## Reading text
────────
Despite earnest narratives about young homeowners working to rebuild American cities one DIY project at a time, many buyers in online tax sales are absentee real estate speculators buying in bulk. A Singapore businessman recently bought 414 properties during a single auction in Detroit; a Hong Kong billionaire named Jimmy Lai owns so many vacant houses in the city that they’re known as “Lai-sores.” At a Houston tax sale I attended in 2015, amid the crowd of mom-and-pop buyers—a young couple pushing a stroller, an old man in baggy camo shorts—veteran investors with briefcases full of cash stalked the bidding floor. “There’s a whole lot of money here,” said John Osenbaugh, a Houston real estate agent. “This guy who looks like a bum could be carrying several hundred thousand dollars.”

Part of the popularity of tax sales can be chalked up to unaccredited “schools”—like the erstwhile Trump University—which promise would-be investors they can get rich quick by buying up abandoned properties on the cheap in distressed cities. At the same time, the internet has made it possible to impulse-buy a house as easily as a flat-screen TV. Such schemes have inspired investors in England to purchase vacant properties in Cleveland over eBay, and a Colorado pawnbroker to close on homes in Buffalo via PayPal.
────────
## Provided data
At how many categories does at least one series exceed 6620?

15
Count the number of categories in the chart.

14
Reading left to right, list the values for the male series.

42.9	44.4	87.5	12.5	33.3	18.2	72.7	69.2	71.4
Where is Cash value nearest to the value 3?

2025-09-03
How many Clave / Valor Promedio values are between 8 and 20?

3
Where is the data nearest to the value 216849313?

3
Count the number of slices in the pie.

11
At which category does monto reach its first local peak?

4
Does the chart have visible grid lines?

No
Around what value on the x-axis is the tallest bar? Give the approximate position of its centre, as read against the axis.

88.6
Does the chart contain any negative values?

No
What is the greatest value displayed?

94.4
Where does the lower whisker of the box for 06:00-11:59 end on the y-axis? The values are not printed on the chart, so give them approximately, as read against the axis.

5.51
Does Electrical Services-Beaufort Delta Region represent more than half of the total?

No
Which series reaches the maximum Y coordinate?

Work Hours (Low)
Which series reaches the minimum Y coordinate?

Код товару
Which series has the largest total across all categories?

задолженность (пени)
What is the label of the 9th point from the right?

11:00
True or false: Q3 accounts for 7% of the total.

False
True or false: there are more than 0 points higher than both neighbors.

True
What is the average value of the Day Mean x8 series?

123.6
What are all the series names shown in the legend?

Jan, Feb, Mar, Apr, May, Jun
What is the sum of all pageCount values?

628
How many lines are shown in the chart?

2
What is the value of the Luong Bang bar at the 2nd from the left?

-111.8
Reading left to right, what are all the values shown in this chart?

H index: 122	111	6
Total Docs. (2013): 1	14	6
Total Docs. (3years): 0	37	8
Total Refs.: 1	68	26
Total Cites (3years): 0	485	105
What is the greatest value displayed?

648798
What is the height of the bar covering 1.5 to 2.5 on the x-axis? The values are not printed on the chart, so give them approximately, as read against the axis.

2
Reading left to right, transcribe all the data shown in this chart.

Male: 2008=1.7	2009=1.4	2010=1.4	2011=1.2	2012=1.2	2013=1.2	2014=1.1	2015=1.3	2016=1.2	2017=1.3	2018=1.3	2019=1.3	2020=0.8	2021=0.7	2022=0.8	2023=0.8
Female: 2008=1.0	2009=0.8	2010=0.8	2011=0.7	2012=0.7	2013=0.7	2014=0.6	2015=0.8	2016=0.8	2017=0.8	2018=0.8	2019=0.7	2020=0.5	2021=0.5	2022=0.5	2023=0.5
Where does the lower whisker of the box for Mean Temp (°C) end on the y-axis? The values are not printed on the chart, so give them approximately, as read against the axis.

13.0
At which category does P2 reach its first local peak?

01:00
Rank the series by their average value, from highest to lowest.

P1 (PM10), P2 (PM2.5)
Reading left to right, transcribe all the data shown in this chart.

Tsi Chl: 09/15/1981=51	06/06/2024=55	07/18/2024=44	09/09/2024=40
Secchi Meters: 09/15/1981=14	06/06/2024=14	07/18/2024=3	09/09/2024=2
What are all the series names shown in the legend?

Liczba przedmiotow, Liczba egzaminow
────────
## Requirement 1
Answer these questions using the passage on tax sales.
(a) How many properties did a Singapore businessman buy during a single auction in Detroit?
(b) What job does John Osenbaugh hold?
(c) In which city did investors in England purchase vacant properties, and through what website?
## Requirement 2
Write the next paragraph of the passage on tax sales, starting after its final sentence.

## Exercise result 1
(a) 414
(b) He is a Houston real estate agent.
(c) Cleveland, through eBay

## Exercise result 2
For investors, there are myriad ways to make money off a building you bought for less than the cost of a used car. You can rent it out and make back your investment within a year—as long as you don’t spend much, if anything, on repairs. You can sell to desperate homebuyers—offering them financing at exorbitant interest rates, or including contract provisions that allow you to seize the property after one or two missed payments. You can seek out blighted areas near hospitals or universities, betting that an expanding institution will eventually gobble up the neighborhood and pay you handsomely for your roofless, collapsing investment. Or you can sell to other speculators. “That’s the ‘there’s a sucker born every minute’ variation of the real estate game,” says Alan Mallach, a senior fellow at the Center for Community Progress. “You buy really cheap and then sell at a markup to other investors much less sophisticated than you are.”

In theory, tax sales are supposed to replenish city coffers and transfer vacant homes from delinquent owners to people who will actually improve the properties. But the mass purchasing of distressed homes by faraway investors is having the opposite effect. According to a case study of Cleveland by the Joint Center for Housing Studies at Harvard University, properties owned by out-of-state and high-volume investors are far more likely to remain empty, have delinquent tax bills, violate local building codes, and ultimately require demolition.